Set down, exactly as written, every line from the top of the records below to the line containing "micrograph is of", both ends included, and no others.

[Stored data entries]

⟨

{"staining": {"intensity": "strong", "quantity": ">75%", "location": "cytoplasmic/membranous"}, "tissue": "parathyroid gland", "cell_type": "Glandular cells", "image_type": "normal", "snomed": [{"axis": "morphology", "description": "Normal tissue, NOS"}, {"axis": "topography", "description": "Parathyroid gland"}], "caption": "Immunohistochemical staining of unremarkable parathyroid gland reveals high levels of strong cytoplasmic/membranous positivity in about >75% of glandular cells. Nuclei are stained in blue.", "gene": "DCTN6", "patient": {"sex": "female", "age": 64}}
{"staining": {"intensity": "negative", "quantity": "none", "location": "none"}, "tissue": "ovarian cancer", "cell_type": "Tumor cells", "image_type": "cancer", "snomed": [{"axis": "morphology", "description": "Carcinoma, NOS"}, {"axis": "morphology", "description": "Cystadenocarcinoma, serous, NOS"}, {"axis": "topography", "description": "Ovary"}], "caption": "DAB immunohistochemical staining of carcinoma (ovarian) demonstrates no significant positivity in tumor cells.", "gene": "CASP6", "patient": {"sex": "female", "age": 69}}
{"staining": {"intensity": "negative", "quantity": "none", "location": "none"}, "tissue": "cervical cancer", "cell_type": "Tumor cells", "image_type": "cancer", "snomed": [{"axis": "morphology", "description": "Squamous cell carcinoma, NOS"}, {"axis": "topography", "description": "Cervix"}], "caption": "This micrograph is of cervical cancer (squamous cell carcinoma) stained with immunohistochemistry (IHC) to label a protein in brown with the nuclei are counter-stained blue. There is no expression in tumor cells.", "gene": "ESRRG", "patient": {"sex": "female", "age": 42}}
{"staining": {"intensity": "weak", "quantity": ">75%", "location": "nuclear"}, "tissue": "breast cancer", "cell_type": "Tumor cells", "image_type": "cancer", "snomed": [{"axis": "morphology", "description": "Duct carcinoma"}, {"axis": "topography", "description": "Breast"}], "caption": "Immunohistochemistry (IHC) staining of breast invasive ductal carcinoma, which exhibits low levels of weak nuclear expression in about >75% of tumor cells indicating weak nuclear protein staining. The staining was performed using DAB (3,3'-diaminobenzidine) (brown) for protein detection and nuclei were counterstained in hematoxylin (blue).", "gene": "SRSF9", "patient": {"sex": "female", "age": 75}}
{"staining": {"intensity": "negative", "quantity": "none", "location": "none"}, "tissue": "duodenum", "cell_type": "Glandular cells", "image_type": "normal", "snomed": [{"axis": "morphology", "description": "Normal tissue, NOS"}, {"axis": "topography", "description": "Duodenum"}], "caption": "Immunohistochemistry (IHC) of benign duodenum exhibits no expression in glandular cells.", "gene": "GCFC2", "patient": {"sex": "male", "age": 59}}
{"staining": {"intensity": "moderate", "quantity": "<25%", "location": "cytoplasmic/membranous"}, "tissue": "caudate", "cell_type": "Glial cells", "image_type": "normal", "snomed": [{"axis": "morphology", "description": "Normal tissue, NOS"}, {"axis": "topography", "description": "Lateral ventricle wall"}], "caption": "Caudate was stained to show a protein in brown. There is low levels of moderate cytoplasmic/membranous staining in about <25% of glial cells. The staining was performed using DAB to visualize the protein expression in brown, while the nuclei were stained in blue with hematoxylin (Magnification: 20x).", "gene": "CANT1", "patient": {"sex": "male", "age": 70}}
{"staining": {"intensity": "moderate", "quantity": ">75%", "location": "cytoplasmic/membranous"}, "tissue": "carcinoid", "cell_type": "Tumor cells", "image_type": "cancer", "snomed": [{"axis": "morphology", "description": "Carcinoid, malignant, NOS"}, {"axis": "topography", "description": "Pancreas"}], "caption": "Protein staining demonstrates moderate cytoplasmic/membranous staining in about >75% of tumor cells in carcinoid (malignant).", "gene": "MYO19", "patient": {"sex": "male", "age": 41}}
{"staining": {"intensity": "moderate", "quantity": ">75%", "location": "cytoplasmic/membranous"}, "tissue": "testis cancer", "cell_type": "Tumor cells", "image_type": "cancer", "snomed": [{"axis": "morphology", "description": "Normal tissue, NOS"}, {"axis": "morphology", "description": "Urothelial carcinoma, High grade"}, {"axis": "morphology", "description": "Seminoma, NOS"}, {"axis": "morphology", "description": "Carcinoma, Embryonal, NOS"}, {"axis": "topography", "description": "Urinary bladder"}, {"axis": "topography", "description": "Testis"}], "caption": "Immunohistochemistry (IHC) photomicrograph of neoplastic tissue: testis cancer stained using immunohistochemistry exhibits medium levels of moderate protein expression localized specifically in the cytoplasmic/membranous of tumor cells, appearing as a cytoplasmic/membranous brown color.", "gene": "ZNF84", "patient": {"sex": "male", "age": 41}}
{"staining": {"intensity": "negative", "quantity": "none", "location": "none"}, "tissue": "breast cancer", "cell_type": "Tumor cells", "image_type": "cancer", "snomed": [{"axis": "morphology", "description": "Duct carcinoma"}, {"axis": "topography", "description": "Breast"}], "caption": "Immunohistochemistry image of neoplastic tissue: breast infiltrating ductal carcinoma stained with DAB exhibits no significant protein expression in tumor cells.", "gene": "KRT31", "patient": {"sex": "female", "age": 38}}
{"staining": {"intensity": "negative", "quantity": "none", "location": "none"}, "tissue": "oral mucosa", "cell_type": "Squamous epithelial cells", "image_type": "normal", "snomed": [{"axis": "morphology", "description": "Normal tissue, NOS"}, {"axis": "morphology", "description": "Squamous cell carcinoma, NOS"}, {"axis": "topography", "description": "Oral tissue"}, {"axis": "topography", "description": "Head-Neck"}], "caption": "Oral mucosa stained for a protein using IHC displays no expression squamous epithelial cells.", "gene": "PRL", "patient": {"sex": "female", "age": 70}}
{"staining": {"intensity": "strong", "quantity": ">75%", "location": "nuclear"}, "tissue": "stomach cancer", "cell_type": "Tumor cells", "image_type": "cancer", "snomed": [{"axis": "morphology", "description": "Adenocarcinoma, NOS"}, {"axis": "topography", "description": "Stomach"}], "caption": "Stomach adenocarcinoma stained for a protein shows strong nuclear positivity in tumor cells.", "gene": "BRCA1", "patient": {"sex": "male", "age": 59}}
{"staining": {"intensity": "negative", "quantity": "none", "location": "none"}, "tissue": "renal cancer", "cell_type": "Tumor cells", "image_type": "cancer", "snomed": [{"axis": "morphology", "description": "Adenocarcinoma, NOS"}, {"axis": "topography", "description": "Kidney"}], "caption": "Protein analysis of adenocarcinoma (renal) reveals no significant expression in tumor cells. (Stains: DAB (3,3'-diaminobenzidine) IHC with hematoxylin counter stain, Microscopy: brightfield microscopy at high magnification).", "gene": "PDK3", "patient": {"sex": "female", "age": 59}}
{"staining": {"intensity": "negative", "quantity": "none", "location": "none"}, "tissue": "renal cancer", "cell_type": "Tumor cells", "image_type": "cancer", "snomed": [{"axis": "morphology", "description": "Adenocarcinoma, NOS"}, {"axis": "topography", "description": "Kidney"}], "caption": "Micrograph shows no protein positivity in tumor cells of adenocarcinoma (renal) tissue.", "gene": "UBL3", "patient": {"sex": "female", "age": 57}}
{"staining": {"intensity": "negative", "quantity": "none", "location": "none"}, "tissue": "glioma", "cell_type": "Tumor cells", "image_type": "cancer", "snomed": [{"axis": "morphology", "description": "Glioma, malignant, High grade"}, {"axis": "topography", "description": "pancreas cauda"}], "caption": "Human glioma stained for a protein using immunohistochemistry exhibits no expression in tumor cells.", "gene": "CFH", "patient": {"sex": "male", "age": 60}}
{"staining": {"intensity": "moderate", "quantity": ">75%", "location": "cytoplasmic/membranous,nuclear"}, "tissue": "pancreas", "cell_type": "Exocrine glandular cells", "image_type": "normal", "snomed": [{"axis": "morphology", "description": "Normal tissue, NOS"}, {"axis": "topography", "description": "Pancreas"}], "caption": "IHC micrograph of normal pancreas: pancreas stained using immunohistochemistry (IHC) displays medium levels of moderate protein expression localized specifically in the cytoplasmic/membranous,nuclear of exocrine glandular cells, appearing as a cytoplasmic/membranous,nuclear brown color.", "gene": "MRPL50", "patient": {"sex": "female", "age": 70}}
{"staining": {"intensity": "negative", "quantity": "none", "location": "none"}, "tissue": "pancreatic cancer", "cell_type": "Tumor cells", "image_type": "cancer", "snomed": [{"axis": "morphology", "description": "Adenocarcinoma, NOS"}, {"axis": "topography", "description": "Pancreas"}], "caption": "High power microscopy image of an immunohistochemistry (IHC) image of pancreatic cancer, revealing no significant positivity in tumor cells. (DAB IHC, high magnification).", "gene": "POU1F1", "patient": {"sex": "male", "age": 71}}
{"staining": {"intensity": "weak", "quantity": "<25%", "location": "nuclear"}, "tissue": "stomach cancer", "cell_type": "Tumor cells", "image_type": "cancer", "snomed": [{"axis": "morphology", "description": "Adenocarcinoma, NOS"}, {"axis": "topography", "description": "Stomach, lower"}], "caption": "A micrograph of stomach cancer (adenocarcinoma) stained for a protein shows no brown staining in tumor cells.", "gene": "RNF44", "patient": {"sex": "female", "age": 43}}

⟩

**SOLUTION FOR THIS TASK:**
{"staining": {"intensity": "strong", "quantity": ">75%", "location": "cytoplasmic/membranous"}, "tissue": "parathyroid gland", "cell_type": "Glandular cells", "image_type": "normal", "snomed": [{"axis": "morphology", "description": "Normal tissue, NOS"}, {"axis": "topography", "description": "Parathyroid gland"}], "caption": "Immunohistochemical staining of unremarkable parathyroid gland reveals high levels of strong cytoplasmic/membranous positivity in about >75% of glandular cells. Nuclei are stained in blue.", "gene": "DCTN6", "patient": {"sex": "female", "age": 64}}
{"staining": {"intensity": "negative", "quantity": "none", "location": "none"}, "tissue": "ovarian cancer", "cell_type": "Tumor cells", "image_type": "cancer", "snomed": [{"axis": "morphology", "description": "Carcinoma, NOS"}, {"axis": "morphology", "description": "Cystadenocarcinoma, serous, NOS"}, {"axis": "topography", "description": "Ovary"}], "caption": "DAB immunohistochemical staining of carcinoma (ovarian) demonstrates no significant positivity in tumor cells.", "gene": "CASP6", "patient": {"sex": "female", "age": 69}}
{"staining": {"intensity": "negative", "quantity": "none", "location": "none"}, "tissue": "cervical cancer", "cell_type": "Tumor cells", "image_type": "cancer", "snomed": [{"axis": "morphology", "description": "Squamous cell carcinoma, NOS"}, {"axis": "topography", "description": "Cervix"}], "caption": "This micrograph is of cervical cancer (squamous cell carcinoma) stained with immunohistochemistry (IHC) to label a protein in brown with the nuclei are counter-stained blue. There is no expression in tumor cells.", "gene": "ESRRG", "patient": {"sex": "female", "age": 42}}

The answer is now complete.